EXERCISE BRIEF — What is needed is every line, exactly as given, from the line containing "18 mois, des séances spéciales." through the end of the data below.

DATASET RECORDS —
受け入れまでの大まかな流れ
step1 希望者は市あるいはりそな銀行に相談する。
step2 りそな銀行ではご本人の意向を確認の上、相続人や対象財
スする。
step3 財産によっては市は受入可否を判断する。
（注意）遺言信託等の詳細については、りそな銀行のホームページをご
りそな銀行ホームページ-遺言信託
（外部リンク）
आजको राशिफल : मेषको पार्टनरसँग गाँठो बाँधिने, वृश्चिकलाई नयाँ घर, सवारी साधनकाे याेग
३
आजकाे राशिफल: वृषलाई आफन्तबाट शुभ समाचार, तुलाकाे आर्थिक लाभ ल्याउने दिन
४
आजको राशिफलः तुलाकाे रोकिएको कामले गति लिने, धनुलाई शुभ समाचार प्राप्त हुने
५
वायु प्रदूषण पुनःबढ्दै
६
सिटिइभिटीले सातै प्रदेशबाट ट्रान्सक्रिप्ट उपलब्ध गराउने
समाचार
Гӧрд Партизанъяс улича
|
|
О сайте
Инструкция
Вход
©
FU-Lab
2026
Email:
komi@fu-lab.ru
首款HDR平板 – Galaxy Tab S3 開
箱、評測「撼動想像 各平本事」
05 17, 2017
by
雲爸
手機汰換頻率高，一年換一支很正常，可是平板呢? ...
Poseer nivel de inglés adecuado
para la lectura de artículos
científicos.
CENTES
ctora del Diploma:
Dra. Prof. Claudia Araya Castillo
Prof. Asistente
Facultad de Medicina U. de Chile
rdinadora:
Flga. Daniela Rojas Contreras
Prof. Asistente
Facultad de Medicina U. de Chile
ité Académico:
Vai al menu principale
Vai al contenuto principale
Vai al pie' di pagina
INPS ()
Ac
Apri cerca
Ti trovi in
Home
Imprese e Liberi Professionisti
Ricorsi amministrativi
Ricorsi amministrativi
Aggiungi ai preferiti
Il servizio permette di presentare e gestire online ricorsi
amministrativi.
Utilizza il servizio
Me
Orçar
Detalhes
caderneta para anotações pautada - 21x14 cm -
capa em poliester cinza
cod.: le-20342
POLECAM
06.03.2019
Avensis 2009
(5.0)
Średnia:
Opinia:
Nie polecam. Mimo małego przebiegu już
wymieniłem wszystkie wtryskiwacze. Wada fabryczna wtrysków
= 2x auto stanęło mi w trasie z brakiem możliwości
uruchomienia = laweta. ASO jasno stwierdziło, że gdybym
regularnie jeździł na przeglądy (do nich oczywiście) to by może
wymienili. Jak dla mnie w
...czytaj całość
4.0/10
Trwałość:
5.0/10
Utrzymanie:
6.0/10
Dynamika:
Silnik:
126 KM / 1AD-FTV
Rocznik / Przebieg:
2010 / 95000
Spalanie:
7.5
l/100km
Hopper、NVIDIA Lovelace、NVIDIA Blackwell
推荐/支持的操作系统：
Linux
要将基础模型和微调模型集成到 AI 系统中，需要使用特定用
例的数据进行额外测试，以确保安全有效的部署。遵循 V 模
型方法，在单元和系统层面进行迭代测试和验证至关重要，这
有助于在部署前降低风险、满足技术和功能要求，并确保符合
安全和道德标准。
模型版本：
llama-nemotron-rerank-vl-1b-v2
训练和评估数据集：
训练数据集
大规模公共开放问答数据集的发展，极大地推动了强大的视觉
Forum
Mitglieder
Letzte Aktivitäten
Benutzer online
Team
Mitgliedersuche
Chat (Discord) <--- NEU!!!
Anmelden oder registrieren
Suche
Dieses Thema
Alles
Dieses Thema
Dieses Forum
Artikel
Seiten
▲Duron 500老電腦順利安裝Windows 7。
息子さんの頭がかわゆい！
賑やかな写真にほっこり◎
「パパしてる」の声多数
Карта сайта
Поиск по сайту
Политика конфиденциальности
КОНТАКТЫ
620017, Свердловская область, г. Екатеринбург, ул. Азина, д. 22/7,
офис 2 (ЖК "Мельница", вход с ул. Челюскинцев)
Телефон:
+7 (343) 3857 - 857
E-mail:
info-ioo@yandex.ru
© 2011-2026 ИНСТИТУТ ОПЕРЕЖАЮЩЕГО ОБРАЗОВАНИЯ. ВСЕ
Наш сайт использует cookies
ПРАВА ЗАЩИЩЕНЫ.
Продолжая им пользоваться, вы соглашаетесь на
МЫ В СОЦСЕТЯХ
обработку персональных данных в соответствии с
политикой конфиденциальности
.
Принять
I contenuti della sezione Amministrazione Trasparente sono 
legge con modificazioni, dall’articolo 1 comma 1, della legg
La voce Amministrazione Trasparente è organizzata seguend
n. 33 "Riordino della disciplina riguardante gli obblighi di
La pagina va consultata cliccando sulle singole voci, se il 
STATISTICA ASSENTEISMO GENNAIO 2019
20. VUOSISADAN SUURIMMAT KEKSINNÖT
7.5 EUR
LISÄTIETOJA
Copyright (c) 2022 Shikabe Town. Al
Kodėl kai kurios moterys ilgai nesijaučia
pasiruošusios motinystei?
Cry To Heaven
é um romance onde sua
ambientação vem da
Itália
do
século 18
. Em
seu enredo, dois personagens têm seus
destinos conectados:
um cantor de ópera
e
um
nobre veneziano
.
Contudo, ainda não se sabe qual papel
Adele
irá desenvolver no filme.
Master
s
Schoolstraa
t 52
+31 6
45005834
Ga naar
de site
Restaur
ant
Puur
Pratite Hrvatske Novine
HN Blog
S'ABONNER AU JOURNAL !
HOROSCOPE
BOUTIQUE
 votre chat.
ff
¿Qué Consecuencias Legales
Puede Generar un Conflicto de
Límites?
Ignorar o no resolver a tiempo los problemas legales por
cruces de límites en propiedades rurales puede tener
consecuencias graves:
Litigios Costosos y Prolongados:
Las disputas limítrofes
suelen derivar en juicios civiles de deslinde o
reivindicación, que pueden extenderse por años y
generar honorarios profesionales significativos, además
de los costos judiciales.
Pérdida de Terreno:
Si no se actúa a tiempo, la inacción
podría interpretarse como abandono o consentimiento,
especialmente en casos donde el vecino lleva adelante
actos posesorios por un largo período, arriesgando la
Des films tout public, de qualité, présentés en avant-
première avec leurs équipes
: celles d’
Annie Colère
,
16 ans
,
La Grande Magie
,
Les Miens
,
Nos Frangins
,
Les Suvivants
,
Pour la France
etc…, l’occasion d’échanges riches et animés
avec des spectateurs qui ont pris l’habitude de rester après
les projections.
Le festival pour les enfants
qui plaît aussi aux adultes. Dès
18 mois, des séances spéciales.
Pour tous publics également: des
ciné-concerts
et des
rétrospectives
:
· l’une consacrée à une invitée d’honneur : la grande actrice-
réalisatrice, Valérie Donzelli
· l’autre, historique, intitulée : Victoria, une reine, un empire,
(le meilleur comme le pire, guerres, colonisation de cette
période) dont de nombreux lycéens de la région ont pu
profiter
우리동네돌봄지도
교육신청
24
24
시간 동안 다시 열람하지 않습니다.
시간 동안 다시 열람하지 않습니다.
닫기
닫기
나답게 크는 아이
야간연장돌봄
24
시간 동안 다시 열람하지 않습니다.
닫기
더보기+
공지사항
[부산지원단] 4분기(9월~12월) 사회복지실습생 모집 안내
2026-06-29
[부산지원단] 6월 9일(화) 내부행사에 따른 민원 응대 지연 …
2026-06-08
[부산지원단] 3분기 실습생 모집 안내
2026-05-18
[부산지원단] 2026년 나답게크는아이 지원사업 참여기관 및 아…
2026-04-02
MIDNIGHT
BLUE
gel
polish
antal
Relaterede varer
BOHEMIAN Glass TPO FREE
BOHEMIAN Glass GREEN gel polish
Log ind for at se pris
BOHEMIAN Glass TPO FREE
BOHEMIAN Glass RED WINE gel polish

TASK RESPONSE —
18 mois, des séances spéciales.
Pour tous publics également: des
ciné-concerts
et des
rétrospectives
:
· l’une consacrée à une invitée d’honneur : la grande actrice-
réalisatrice, Valérie Donzelli
· l’autre, historique, intitulée : Victoria, une reine, un empire,
(le meilleur comme le pire, guerres, colonisation de cette
période) dont de nombreux lycéens de la région ont pu
profiter
우리동네돌봄지도
교육신청
24
24
시간 동안 다시 열람하지 않습니다.
시간 동안 다시 열람하지 않습니다.
닫기
닫기
나답게 크는 아이
야간연장돌봄
24
시간 동안 다시 열람하지 않습니다.
닫기
더보기+
공지사항
[부산지원단] 4분기(9월~12월) 사회복지실습생 모집 안내
2026-06-29
[부산지원단] 6월 9일(화) 내부행사에 따른 민원 응대 지연 …
2026-06-08
[부산지원단] 3분기 실습생 모집 안내
2026-05-18
[부산지원단] 2026년 나답게크는아이 지원사업 참여기관 및 아…
2026-04-02
MIDNIGHT
BLUE
gel
polish
antal
Relaterede varer
BOHEMIAN Glass TPO FREE
BOHEMIAN Glass GREEN gel polish
Log ind for at se pris
BOHEMIAN Glass TPO FREE
BOHEMIAN Glass RED WINE gel polish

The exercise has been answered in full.